What is required: Word for word, repeat all of the entries.

Stored records
=== Section Start ===

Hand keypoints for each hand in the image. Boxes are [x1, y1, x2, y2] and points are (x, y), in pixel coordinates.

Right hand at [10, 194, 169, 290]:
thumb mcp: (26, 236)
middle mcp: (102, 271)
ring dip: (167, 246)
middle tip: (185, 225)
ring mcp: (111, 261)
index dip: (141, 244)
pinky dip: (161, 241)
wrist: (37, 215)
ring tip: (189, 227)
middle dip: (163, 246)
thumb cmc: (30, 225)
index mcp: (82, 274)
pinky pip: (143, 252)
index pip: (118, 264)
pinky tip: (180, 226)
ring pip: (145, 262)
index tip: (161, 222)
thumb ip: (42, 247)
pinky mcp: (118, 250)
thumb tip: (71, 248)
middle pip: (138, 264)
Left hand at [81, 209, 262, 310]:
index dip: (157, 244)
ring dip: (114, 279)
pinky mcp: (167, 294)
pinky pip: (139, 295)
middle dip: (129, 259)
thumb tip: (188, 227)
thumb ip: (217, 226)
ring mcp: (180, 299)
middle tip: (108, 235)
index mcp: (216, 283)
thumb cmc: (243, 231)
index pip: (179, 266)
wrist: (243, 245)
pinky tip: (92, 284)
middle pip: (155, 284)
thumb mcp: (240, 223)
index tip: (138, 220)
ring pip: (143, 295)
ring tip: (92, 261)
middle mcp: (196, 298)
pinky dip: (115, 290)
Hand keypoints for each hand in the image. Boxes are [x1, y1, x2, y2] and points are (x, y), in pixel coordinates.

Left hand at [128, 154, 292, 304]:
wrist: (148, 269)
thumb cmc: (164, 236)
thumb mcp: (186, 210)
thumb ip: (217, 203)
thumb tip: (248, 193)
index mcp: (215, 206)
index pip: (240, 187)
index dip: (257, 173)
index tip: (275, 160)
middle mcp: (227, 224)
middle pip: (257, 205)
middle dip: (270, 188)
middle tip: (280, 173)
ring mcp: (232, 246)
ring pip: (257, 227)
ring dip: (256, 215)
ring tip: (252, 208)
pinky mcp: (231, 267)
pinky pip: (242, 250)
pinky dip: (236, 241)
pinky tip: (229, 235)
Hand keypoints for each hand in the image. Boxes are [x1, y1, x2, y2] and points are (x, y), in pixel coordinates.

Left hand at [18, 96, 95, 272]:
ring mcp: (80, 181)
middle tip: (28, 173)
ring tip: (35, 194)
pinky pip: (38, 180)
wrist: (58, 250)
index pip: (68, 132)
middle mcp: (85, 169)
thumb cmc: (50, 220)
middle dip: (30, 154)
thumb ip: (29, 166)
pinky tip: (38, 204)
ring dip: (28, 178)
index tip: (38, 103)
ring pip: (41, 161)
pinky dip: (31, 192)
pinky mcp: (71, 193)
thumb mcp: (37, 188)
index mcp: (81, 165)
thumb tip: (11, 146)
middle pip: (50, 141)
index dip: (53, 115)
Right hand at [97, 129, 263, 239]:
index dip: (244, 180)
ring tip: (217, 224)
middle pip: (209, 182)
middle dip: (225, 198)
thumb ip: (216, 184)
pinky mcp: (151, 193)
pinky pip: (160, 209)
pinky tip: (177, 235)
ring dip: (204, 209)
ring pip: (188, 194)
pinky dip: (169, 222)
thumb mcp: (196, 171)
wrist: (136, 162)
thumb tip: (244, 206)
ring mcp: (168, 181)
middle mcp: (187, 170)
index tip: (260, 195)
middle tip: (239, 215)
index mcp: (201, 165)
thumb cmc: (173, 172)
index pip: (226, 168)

=== Section End ===

Result of this task:
Hand keypoints for each hand in the image. Boxes are [x1, y1, x2, y2] and points are (x, y), in pixel coordinates.

Right hand at [10, 194, 169, 290]:
thumb mcp: (26, 236)
middle mcp: (102, 271)
ring dip: (167, 246)
middle tip: (185, 225)
ring mcp: (111, 261)
index dip: (141, 244)
pinky dip: (161, 241)
wrist: (37, 215)
ring tip: (189, 227)
middle dip: (163, 246)
thumb cmc: (30, 225)
index mcp: (82, 274)
pinky pip: (143, 252)
index pip: (118, 264)
pinky tip: (180, 226)
ring pip: (145, 262)
index tip: (161, 222)
thumb ip: (42, 247)
pinky mcp: (118, 250)
thumb tip: (71, 248)
middle pip: (138, 264)
Left hand at [81, 209, 262, 310]:
index dip: (157, 244)
ring dip: (114, 279)
pinky mcp: (167, 294)
pinky pip: (139, 295)
middle dip: (129, 259)
thumb tip: (188, 227)
thumb ip: (217, 226)
ring mcp: (180, 299)
middle tip: (108, 235)
index mcp: (216, 283)
thumb cmc: (243, 231)
index pip: (179, 266)
wrist: (243, 245)
pinky tip: (92, 284)
middle pip: (155, 284)
thumb mcp: (240, 223)
index tip: (138, 220)
ring pip: (143, 295)
ring tip: (92, 261)
middle mcp: (196, 298)
pinky dip: (115, 290)
Hand keypoints for each hand in the image. Boxes are [x1, y1, x2, y2] and points are (x, y), in pixel coordinates.

Left hand at [128, 154, 292, 304]:
wrist: (148, 269)
thumb cmc: (164, 236)
thumb mcp: (186, 210)
thumb ip: (217, 203)
thumb tip: (248, 193)
index mcp: (215, 206)
index pip: (240, 187)
index dip: (257, 173)
index tip: (275, 160)
middle mcp: (227, 224)
middle pip: (257, 205)
middle dip: (270, 188)
middle tip: (280, 173)
ring mcp: (232, 246)
ring pip: (257, 227)
ring dip: (256, 215)
ring tip: (252, 208)
pinky mcp: (231, 267)
pinky pip: (242, 250)
pinky dip: (236, 241)
pinky tip: (229, 235)
Hand keypoints for each hand in the image. Boxes are [x1, y1, x2, y2] and points are (x, y), in pixel coordinates.

Left hand at [18, 96, 95, 272]:
ring mcp: (80, 181)
middle tip: (28, 173)
ring tip: (35, 194)
pinky pip: (38, 180)
wrist: (58, 250)
index pip: (68, 132)
middle mcp: (85, 169)
thumb cmc: (50, 220)
middle dip: (30, 154)
thumb ip: (29, 166)
pinky tip: (38, 204)
ring dip: (28, 178)
index tip: (38, 103)
ring pip: (41, 161)
pinky dip: (31, 192)
pinky mcp: (71, 193)
thumb mcp: (37, 188)
index mcp: (81, 165)
thumb tip: (11, 146)
middle pip: (50, 141)
index dip: (53, 115)
Right hand at [97, 129, 263, 239]:
index dip: (244, 180)
ring tip: (217, 224)
middle pip: (209, 182)
middle dip: (225, 198)
thumb ip: (216, 184)
pinky mcp: (151, 193)
pinky pip: (160, 209)
pinky tip: (177, 235)
ring dip: (204, 209)
ring pip: (188, 194)
pinky dip: (169, 222)
thumb mcp: (196, 171)
wrist: (136, 162)
thumb tip: (244, 206)
ring mcp: (168, 181)
middle mcp: (187, 170)
index tip: (260, 195)
middle tip: (239, 215)
index mcp: (201, 165)
thumb cmc: (173, 172)
index pip: (226, 168)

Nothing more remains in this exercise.